> _O que fazer_
a) Redigite o trecho do texto sobre Snowden e a espionagem americana, começando nas palavras "Espionagem americana no" e parando depois de "governo dos EUA.".
b) Segundo o texto sobre Snowden e a espionagem americana, qual programa a NSA teria utilizado em parceria com uma empresa de telefonia americana?

> _Texto para análise_

════════

A relação com Snowden
Para Miranda, o ex-agente da NSA, Edward Snowden, sabia o que fazia. "Ele é um herói. Todo jornalista, e toda a pessoa que pensa na liberdade e se importa com sua privacidade, deve pensar nisso. Ele é um cara super inteligente, um baita estrategista. As pessoas podem imaginar por que ele foi para a China, e para Rússia. Ele sabia que essa seria uma ótima estratégia, tanto que não foi pego. Ele promoveu um debate que a gente está precisando desde a década de 90, desde que a internet passou a ser pública. Se a internet vai ser uma ferramenta de democracia ou de abuso de poder por parte do Estado para controlar a população."
Somos um casal gay que está lutando por direitos de liberdade e privacidade. A gente força uma mídia sem querer"
David Mirandacompanheiro de Glenn Greenwald
Miranda diz que não tem contato com Snowden. "Eu não tenho muito contato com ele, quem fala mais é o Glenn, mas posso dizer que ele é uma pessoa extremamente preparada. Você viu o que aconteceu com o (ex-soldado americano) Bradley Manning?"
Em 2010, Manning expôs os crimes de guerra dos Estados Unidos, e foi o único que foi julgado e preso. "Nenhuma das pessoas que cometeram crimes de guerra foram chamadas para depor, todas estão em liberdade. É uma mensagem direta que os Estados Unidos mandam: 'se você for contra o nosso sistema, você vai ter o mesmo final que ele'. O Edward Snowden está aí para mostrar que você não vai ter esse final. Existe uma alternativa. Tem muita coisa para vir ainda. Muita coisa (que ele deixou, e ainda vai ser publicada)."
Espionagem americana no Brasil
Matéria do jornal O Globo de 6 de julho denunciou que brasileiros, pessoas em trânsito pelo Brasil e também empresas podem ter sido espionados pela Agência de Segurança Nacional dos Estados Unidos (National Security Agency - NSA, na sigla em inglês), que virou alvo de polêmicas após denúncias do ex-técnico da inteligência americana Edward Snowden. A NSA teria utilizado um programa chamado Fairview, em parceria com uma empresa de telefonia americana, que fornece dados de redes de comunicação ao governo do país. Com relações comerciais com empresas de diversos países, a empresa oferece também informações sobre usuários de redes de comunicação de outras nações, ampliando o alcance da espionagem da inteligência do governo dos EUA.

════════

> _Trecho dos dados_

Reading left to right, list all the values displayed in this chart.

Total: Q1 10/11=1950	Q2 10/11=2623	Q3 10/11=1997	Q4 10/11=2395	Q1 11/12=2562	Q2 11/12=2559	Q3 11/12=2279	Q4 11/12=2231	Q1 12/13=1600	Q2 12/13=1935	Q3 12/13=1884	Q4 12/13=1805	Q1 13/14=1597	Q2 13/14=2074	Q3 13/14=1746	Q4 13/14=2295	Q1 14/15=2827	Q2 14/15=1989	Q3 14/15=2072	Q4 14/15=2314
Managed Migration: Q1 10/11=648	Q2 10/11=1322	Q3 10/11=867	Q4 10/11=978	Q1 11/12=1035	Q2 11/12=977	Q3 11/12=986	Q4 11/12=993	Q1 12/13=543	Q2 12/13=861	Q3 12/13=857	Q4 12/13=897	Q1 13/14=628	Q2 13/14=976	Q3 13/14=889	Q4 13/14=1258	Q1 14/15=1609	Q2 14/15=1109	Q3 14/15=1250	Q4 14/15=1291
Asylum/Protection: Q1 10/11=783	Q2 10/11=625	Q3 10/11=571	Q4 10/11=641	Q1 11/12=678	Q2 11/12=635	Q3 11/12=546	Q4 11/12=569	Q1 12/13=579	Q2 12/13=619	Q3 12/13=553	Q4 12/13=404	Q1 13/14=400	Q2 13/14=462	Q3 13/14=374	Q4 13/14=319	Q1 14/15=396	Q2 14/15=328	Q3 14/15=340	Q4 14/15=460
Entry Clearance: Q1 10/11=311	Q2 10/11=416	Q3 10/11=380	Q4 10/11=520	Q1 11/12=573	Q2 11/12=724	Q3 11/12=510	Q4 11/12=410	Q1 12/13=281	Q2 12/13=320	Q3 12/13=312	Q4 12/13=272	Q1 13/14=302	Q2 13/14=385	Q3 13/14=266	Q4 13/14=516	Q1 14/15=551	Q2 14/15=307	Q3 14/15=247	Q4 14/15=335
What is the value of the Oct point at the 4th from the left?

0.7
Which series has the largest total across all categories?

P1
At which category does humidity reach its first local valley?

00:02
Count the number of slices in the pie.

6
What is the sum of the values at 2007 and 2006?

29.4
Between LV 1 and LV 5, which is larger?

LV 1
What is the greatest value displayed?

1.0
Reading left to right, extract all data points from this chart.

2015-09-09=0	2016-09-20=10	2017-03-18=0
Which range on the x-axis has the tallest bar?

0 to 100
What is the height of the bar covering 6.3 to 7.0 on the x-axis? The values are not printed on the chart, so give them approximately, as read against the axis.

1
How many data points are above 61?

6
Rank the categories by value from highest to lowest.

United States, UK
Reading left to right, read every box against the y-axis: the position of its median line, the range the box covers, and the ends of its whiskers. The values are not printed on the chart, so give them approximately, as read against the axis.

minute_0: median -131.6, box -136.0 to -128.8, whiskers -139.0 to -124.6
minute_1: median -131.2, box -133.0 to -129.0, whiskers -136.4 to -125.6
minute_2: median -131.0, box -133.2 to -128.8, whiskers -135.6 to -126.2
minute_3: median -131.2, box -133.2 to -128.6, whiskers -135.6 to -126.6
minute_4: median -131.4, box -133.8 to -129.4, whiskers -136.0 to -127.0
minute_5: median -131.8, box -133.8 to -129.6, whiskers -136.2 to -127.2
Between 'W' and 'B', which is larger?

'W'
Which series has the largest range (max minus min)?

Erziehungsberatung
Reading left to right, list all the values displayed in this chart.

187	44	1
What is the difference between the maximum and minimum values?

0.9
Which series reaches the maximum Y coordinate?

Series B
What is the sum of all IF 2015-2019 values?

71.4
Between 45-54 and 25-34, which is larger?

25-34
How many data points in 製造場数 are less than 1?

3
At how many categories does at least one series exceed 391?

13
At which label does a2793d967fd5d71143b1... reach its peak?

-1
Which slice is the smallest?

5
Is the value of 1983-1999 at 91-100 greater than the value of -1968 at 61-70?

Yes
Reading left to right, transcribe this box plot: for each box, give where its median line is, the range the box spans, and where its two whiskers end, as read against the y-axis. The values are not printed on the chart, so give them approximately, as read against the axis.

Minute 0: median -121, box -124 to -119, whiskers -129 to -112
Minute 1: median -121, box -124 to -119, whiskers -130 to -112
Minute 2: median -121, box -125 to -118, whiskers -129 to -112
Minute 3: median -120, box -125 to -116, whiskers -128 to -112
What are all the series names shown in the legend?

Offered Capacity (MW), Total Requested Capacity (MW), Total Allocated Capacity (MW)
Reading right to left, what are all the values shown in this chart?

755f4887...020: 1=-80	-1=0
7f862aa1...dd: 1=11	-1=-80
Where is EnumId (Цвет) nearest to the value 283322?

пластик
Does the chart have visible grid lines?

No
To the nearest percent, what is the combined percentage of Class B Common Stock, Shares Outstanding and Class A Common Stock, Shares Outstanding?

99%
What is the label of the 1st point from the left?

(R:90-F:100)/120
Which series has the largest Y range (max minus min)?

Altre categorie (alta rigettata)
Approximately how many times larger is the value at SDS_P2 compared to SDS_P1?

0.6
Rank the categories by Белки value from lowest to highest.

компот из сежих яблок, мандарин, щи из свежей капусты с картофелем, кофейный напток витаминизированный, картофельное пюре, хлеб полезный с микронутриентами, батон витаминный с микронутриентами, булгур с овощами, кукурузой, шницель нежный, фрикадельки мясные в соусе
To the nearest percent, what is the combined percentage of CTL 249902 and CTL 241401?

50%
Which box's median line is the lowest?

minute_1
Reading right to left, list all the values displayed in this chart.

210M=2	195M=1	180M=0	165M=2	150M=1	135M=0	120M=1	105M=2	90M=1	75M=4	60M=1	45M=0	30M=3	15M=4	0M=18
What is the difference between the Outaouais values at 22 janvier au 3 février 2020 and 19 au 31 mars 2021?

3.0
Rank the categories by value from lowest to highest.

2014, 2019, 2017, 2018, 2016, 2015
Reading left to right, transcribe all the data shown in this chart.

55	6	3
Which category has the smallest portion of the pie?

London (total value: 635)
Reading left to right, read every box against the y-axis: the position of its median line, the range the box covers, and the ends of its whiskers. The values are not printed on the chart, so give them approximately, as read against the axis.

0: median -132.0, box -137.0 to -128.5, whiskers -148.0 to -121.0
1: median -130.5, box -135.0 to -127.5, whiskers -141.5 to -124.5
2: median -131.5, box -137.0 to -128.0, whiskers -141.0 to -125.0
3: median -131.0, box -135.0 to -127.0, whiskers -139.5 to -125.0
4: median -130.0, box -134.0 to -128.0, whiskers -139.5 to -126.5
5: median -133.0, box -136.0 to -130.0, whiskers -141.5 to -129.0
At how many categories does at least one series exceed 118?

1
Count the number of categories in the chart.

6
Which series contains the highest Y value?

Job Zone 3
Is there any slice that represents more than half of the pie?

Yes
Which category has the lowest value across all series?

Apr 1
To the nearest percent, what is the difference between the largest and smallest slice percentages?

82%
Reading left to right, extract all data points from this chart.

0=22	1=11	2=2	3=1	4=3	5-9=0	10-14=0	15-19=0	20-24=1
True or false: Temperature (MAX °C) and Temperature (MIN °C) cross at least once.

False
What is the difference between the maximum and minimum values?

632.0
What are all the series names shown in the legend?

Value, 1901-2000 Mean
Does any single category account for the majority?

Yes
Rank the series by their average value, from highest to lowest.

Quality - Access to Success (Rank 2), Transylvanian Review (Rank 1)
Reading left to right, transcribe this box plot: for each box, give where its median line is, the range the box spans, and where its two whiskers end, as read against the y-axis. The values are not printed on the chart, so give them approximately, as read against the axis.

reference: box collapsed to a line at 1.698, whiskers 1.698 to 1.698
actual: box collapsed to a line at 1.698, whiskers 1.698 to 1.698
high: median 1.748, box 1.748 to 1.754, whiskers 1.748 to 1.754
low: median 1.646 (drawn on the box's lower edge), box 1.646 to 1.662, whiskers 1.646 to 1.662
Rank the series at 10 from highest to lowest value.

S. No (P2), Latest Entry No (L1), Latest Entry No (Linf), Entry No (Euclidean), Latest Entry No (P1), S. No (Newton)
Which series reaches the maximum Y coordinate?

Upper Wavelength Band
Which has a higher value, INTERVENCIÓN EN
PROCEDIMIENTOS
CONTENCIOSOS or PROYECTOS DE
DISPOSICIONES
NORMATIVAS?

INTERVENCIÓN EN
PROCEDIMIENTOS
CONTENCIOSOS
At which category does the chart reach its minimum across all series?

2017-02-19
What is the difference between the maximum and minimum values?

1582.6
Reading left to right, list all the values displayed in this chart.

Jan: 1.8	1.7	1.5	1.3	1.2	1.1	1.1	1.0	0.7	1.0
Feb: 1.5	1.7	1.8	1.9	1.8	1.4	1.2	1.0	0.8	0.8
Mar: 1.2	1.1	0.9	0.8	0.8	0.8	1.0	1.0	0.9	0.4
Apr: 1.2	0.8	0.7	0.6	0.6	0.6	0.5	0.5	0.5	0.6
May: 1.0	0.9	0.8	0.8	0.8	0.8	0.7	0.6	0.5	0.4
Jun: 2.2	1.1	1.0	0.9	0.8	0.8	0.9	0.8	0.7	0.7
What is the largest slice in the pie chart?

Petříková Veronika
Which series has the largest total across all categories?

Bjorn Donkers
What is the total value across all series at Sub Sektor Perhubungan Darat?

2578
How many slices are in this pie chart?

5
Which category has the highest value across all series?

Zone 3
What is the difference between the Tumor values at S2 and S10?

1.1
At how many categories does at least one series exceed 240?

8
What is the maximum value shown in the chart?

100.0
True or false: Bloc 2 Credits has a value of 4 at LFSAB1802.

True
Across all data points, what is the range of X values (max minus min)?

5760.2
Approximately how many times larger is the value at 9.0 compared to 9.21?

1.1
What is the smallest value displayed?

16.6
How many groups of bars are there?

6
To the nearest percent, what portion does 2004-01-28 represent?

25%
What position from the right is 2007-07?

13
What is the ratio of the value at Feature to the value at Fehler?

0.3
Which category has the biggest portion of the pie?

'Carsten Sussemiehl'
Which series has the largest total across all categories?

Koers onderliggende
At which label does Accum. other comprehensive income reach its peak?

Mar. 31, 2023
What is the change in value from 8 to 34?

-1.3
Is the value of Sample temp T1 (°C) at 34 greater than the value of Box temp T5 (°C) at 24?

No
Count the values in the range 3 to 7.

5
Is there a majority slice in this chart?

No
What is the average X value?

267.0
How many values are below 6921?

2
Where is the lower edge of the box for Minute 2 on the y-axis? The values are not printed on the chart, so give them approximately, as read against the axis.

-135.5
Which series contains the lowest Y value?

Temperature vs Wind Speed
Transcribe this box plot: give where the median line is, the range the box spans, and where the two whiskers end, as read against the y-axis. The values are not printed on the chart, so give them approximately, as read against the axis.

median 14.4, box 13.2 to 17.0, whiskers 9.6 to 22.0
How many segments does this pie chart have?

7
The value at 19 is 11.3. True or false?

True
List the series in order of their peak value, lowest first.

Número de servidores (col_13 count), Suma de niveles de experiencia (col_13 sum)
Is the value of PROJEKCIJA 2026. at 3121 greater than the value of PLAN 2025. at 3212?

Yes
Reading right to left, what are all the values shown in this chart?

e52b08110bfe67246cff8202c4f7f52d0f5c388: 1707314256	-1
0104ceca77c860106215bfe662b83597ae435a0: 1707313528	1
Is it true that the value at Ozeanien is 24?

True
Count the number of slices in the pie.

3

════════

> _Lista de soluções_
a)
Espionagem americana no Brasil
Matéria do jornal O Globo de 6 de julho denunciou que brasileiros, pessoas em trânsito pelo Brasil e também empresas podem ter sido espionados pela Agência de Segurança Nacional dos Estados Unidos (National Security Agency - NSA, na sigla em inglês), que virou alvo de polêmicas após denúncias do ex-técnico da inteligência americana Edward Snowden. A NSA teria utilizado um programa chamado Fairview, em parceria com uma empresa de telefonia americana, que fornece dados de redes de comunicação ao governo do país. Com relações comerciais com empresas de diversos países, a empresa oferece também informações sobre usuários de redes de comunicação de outras nações, ampliando o alcance da espionagem da inteligência do governo dos EUA.

b) Um programa chamado Fairview.